> Texte
◆ ◆ ◆ ◆
(…) Les Carnets secrets ne contiennent aucune allusion aux vicissitudes politiques. Il n'y est question que de la vie privée de Louis II, et d'un seul aspect de cette vie : la lutte, incessante, harassante, contre la masturbation et l'homosexualité. Voilà à coup sûr l'élément le plus pathétique de ce destin, mais qui serait difficilement compréhensible aujourd'hui si on ne se remettait en mémoire comment, il y a cent ans, et surtout en Allemagne, l'homosexualité était considérée. Pour le dire grosso modo, celui qui naissait « différent » ne se sentait pas seulement un hérétique du sexe – motif d'être glorieux, après tout – il s'estimait une erreur de la nature, un raté dans l'ordre du monde, moins que rien. En proie déjà au qui suis-je ? esthétique et politique, Louis II fut rongé par le doute, plus radical, du qui suis-je ? existentiel. Est-ce que j'existe seulement ? Y a-t-il une place pour moi dans l'univers ?

(…) Qu'un grand amour ait uni Louis à Richard Hornig, aucun doute là-dessus. Que cet amour ait causé au roi autant de tourment que de joie, ce n'est pas moins certain. L'homosexualité, même la masturbation, toute forme d'érotisme non procréateur faisait en ce temps-là l'objet d'une interdiction absolue. Le roi, trop faible pour se dégager des tabous de son époque, fut prisonnier toute sa vie d'un atroce sentiment de culpabilité, qui finit par le détruire. La plus grande partie des Carnets secrets consigne les péripéties d'une guerre sans merci contre l'instinct sexuel. Serments envers soi-même, ordres péremptoires adressés aux amants, invocation à des puissances tutélaires suppliées de le protéger d'une rechute ponctuent ce texte aux accents désespérés.
◆ ◆ ◆ ◆
> Consignes
- A) Dans le texte sur les Carnets secrets, reprenez la partie qui commence par « (…) Qu'un grand » et se termine par « aux accents désespérés. », en substituant « acharnée » à « sans merci ».
- B) Selon le texte sur les Carnets secrets, pourquoi Louis II resta-t-il toute sa vie prisonnier d'un atroce sentiment de culpabilité ? Répondez en une à trois phrases.
- C) Prolongez le texte sur les Carnets secrets de Louis II après sa dernière phrase.
◆ ◆ ◆ ◆
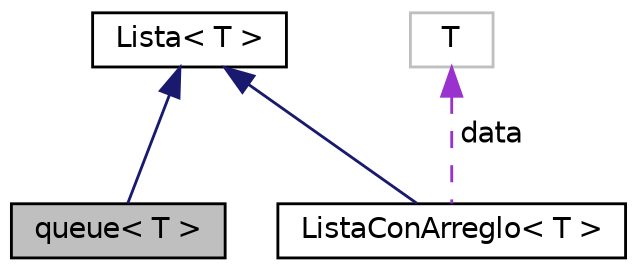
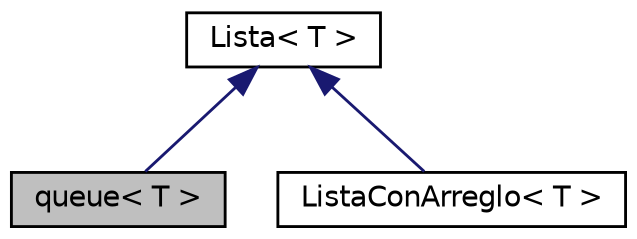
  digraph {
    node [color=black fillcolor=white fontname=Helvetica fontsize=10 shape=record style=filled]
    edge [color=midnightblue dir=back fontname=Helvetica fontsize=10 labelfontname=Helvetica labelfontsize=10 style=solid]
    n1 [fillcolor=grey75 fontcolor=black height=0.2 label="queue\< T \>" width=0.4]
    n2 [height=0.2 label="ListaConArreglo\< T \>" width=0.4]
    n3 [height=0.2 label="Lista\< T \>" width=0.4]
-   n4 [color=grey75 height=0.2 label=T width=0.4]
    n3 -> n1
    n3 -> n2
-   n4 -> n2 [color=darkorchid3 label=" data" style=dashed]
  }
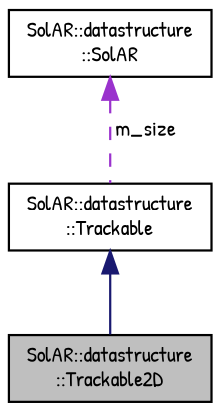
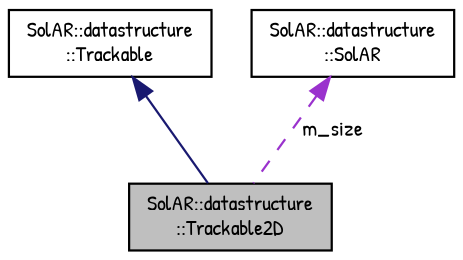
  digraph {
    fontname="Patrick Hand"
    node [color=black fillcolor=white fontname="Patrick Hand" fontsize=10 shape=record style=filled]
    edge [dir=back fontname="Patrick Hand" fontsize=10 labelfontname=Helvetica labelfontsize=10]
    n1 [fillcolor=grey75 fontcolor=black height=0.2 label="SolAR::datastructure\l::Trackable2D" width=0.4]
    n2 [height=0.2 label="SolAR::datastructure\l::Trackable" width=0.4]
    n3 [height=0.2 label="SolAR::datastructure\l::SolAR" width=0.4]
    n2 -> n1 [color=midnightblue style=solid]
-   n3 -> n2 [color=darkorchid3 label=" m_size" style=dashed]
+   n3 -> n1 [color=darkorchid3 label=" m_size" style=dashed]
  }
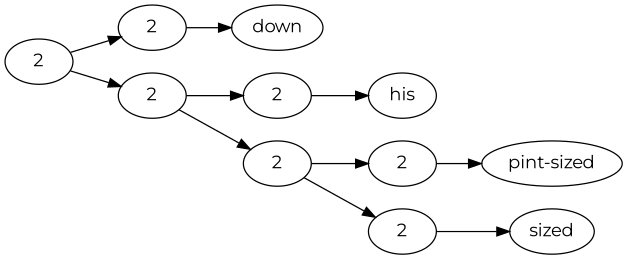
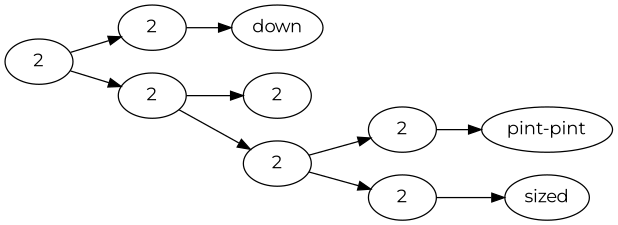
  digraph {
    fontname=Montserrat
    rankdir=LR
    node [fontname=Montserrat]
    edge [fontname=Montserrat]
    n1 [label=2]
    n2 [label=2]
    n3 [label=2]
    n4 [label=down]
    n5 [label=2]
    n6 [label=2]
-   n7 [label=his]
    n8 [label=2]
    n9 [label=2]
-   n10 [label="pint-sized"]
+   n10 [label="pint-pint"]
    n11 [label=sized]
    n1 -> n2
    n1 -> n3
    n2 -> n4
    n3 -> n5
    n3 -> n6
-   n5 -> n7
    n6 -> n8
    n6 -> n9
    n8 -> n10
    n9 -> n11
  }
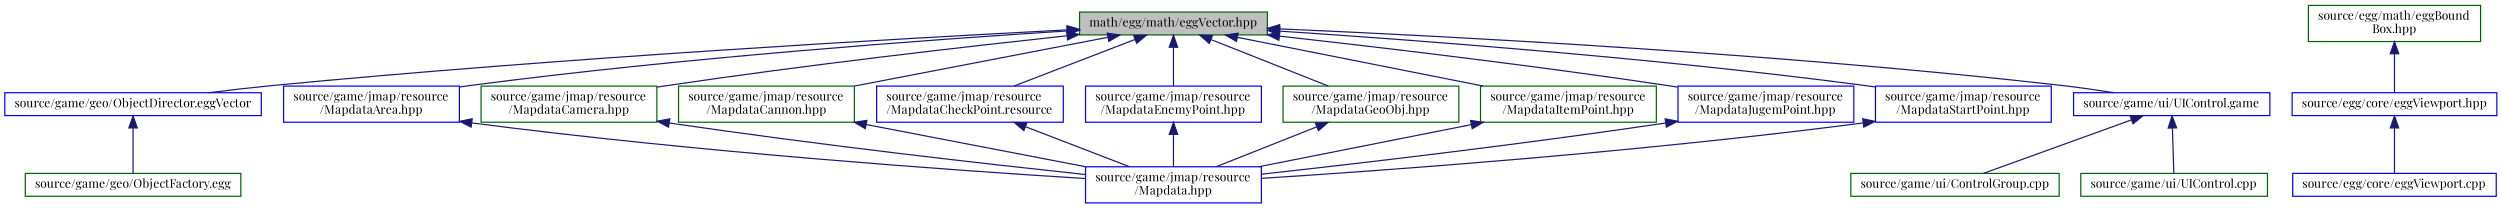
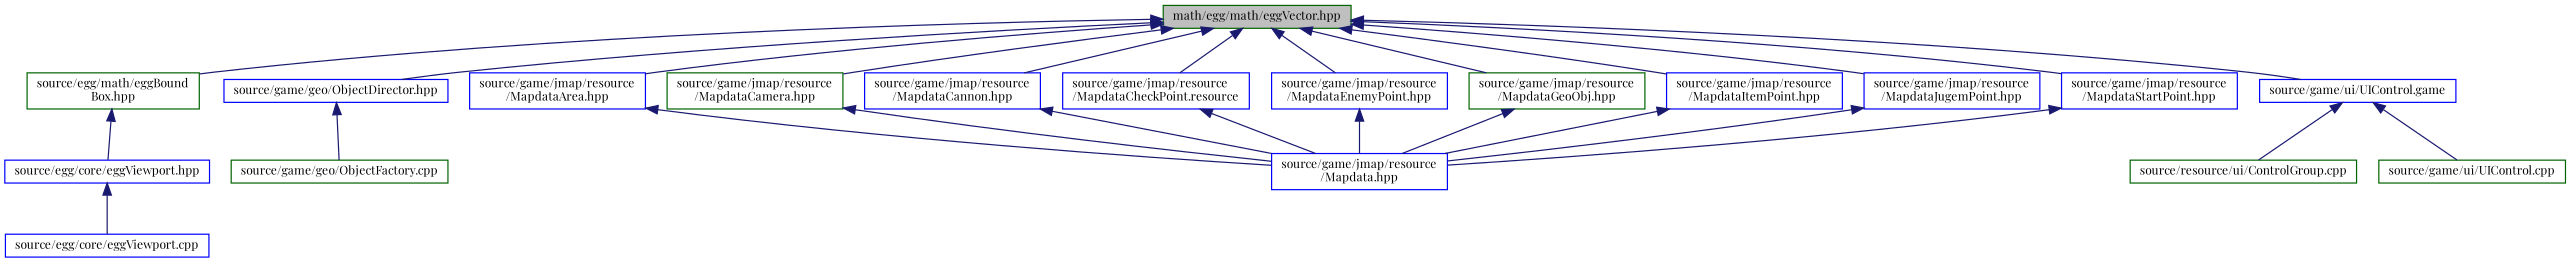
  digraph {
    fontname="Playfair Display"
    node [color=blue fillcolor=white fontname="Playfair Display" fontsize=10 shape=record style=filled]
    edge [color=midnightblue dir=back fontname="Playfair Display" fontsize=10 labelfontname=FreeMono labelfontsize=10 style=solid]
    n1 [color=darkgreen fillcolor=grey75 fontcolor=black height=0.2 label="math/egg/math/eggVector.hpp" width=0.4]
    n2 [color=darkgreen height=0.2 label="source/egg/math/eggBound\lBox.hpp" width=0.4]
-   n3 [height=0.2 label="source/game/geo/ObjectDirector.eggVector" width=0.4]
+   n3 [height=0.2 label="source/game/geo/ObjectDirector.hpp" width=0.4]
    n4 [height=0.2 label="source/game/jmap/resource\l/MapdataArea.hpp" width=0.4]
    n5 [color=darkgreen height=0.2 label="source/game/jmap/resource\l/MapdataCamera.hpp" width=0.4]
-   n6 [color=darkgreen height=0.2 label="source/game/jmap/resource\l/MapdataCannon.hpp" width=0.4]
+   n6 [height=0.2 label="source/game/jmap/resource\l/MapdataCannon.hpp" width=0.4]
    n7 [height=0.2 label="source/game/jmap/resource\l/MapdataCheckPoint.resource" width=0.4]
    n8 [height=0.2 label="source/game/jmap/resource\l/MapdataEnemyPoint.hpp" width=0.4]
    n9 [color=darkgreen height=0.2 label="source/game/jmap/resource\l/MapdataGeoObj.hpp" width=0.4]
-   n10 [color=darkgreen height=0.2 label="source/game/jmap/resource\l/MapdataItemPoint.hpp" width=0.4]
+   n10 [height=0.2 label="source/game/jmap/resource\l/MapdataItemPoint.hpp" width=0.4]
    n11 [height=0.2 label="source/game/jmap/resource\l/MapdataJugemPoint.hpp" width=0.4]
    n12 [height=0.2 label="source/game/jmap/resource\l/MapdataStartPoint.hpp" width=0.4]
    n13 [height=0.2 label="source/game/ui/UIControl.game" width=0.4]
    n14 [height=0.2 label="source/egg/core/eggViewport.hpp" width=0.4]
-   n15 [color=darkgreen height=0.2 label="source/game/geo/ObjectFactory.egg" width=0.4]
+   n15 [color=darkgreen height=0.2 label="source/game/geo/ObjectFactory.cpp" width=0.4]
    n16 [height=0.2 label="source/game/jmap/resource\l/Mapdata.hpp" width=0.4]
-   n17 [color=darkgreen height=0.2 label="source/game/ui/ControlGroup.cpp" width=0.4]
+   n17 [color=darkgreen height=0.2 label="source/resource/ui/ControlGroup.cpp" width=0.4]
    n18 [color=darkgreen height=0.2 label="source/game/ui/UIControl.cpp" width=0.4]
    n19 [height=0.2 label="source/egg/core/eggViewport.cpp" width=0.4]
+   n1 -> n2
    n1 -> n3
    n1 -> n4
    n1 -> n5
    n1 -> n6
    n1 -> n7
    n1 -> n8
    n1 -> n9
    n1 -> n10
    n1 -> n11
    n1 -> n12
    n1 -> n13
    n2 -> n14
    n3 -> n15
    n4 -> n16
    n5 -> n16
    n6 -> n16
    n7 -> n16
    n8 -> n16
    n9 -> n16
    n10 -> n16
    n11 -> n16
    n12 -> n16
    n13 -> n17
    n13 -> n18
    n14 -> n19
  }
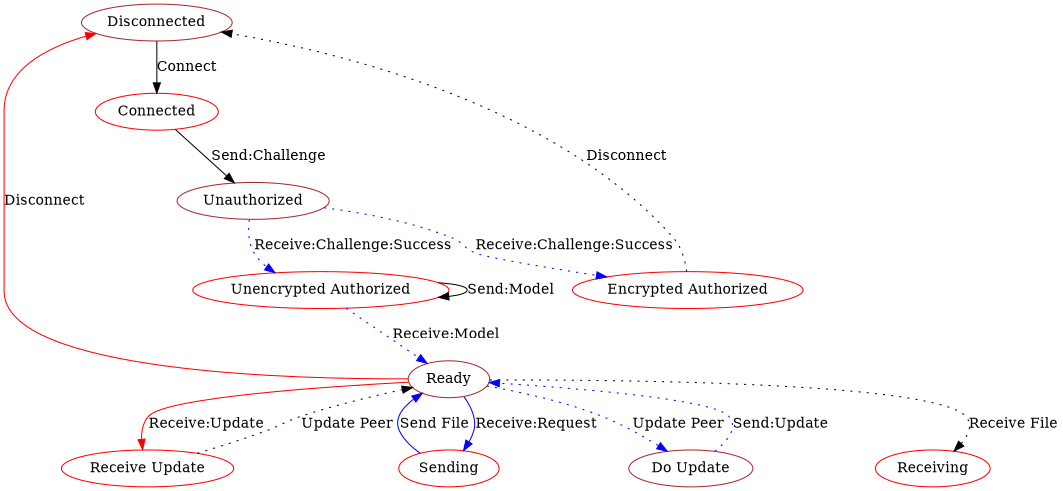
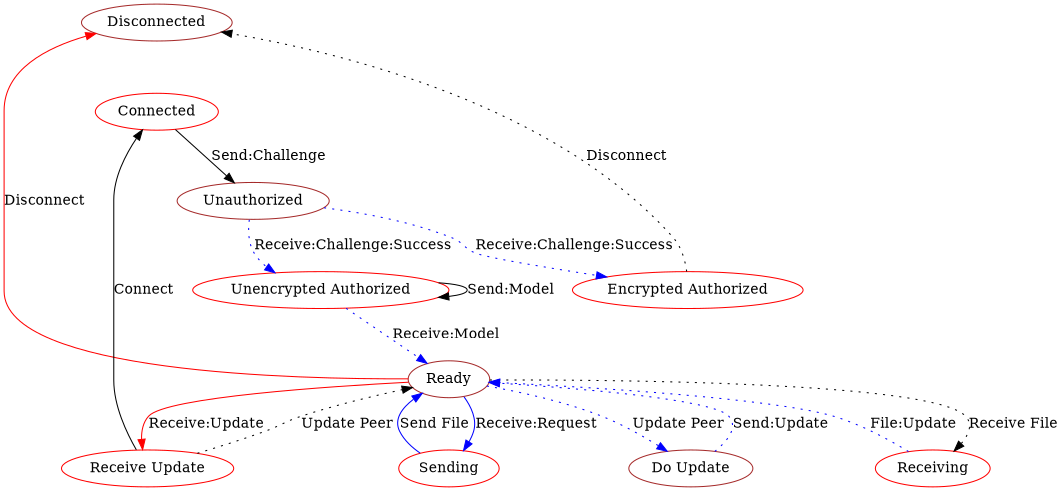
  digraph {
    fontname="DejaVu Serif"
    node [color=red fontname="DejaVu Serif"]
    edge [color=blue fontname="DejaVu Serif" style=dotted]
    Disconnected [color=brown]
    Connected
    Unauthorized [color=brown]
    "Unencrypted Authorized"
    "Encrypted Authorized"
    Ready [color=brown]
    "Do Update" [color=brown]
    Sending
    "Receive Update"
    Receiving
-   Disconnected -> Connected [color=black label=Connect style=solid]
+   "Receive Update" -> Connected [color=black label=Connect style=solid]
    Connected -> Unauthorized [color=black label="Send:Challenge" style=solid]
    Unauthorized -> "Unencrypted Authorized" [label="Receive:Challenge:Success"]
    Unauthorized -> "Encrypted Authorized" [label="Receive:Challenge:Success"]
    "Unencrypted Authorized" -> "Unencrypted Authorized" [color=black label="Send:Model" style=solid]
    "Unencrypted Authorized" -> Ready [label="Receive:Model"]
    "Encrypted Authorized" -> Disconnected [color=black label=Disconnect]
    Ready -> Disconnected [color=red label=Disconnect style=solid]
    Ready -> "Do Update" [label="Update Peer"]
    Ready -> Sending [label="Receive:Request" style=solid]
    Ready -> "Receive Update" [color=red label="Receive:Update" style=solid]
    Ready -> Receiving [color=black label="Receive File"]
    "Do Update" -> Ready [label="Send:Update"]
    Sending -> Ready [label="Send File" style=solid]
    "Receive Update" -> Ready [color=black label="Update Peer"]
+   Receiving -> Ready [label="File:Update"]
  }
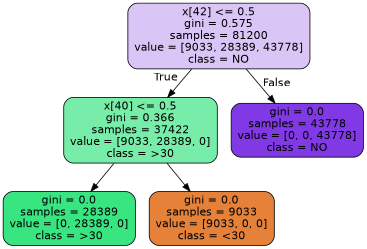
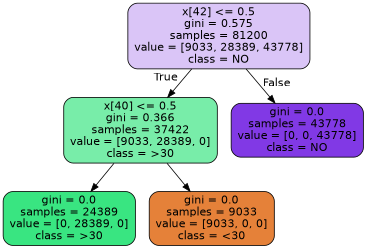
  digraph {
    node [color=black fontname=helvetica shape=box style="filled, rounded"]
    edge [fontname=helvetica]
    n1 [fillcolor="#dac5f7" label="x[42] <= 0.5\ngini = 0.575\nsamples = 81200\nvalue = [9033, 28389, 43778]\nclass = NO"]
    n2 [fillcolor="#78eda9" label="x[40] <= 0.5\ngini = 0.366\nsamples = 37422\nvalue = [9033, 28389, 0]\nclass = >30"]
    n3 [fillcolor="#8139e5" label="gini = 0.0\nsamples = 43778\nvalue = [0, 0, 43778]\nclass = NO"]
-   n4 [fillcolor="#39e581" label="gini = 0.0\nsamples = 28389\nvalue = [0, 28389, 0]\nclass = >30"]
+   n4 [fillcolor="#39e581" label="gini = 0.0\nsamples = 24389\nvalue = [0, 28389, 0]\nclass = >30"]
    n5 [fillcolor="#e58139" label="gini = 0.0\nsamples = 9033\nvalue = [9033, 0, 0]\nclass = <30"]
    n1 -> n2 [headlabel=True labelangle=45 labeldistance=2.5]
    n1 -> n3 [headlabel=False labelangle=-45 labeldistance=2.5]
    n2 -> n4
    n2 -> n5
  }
◆ ◆ ◆ ◆
> Réponses
- A)
(…) Qu'un grand amour ait uni Louis à Richard Hornig, aucun doute là-dessus. Que cet amour ait causé au roi autant de tourment que de joie, ce n'est pas moins certain. L'homosexualité, même la masturbation, toute forme d'érotisme non procréateur faisait en ce temps-là l'objet d'une interdiction absolue. Le roi, trop faible pour se dégager des tabous de son époque, fut prisonnier toute sa vie d'un atroce sentiment de culpabilité, qui finit par le détruire. La plus grande partie des Carnets secrets consigne les péripéties d'une guerre acharnée contre l'instinct sexuel. Serments envers soi-même, ordres péremptoires adressés aux amants, invocation à des puissances tutélaires suppliées de le protéger d'une rechute ponctuent ce texte aux accents désespérés.

- B) À son époque, l'homosexualité, la masturbation et toute forme d'érotisme non procréateur faisaient l'objet d'une interdiction absolue. Trop faible pour se dégager des tabous de son temps, le roi vécut donc sous le poids de cette culpabilité, qui finit par le détruire.

- C)
L'emploi du français [en italiques dans les extraits qui suivent] devait avoir une fonction propitiatoire magique : de même, pour beaucoup de fidèles, la latin confère aux prières de pénitence l'efficacité d'un talisman. (…) Symbole de cette interdiction et de cette lutte : la balustrade. Les touristes qui s'extasient devant ces rambardes tarabiscotées et dorées, qui isolent, dans les chambres à coucher de Linderhof et de Herrenchiemsee, le lit royal, soupçonnent-ils leur vrai rôle, beaucoup moins esthétique que moral ? Elles devaient préserver le roi de la tentation, dresser une barrière entre lui et ses amants, empêcher ceux-ci de parvenir jusqu'au lit.

(…) Malgré ces combats effroyables qui usaient ses énergies, le roi gardait l'esprit sain. L'incohérence, la ponctuation aberrante, l'orthographe capricieuse de la plupart de ces notes ne peuvent en aucun cas constituer des preuves à charge. Il s'agissait de carnets « secrets », griffonnés à la hâte, peut-être en cachette de l'entourage, en langage sténographique, et avec le ferme propos de ne jamais les montrer à personne. La dégradation de style qu'on observe au fil des années correspond à l'affaiblissement des résistances intérieures devant la formidable coalition des forces persécutrices.(…) Il est vrai que Louis II poussa quelquefois la plaisanterie un peu loin. Celui qui n'a jamais eu le droit de se montrer tendre peut facilement devenir cruel. On parle de valets battus, fouettés, marqués au fer rouge, ou précipités dans les oubliettes de Neushwanstein. La rumeur courut que le jeune laquais Rotheranger succomba à la suite de sévices exercés de la main même du roi.

Sexualité déclinante qui avait de plus en plus de mal à se satisfaire ? Marcel Proust, dans le bordel masculin où il rencontrait des prostitués, se faisait donner en spectacle, pour arriver à l'orgasme, des combats de rat affamés dont les cris, les morsures, le sang, l'agonie lui permettaient d'être heureux. Qu'un grand écrivain se passât ces fantaisies barbares, on ne voit là aucun symptôme d'aliénation. Justice soit rendue à Louis II, prophète désarmé, bouffon et martyr de l'homosexualité.


Dominique Fernandez (Préface)



CARNETS SECRETS

1869-1886

(extraits)

Traduction
de
Jean-Marie Argelès

***

1869-1872

[Les passages en gras sont ceux que Louis a soulignés, parfois de plusieurs traits.]

Au nom du père, du fils et du Saint-Esprit !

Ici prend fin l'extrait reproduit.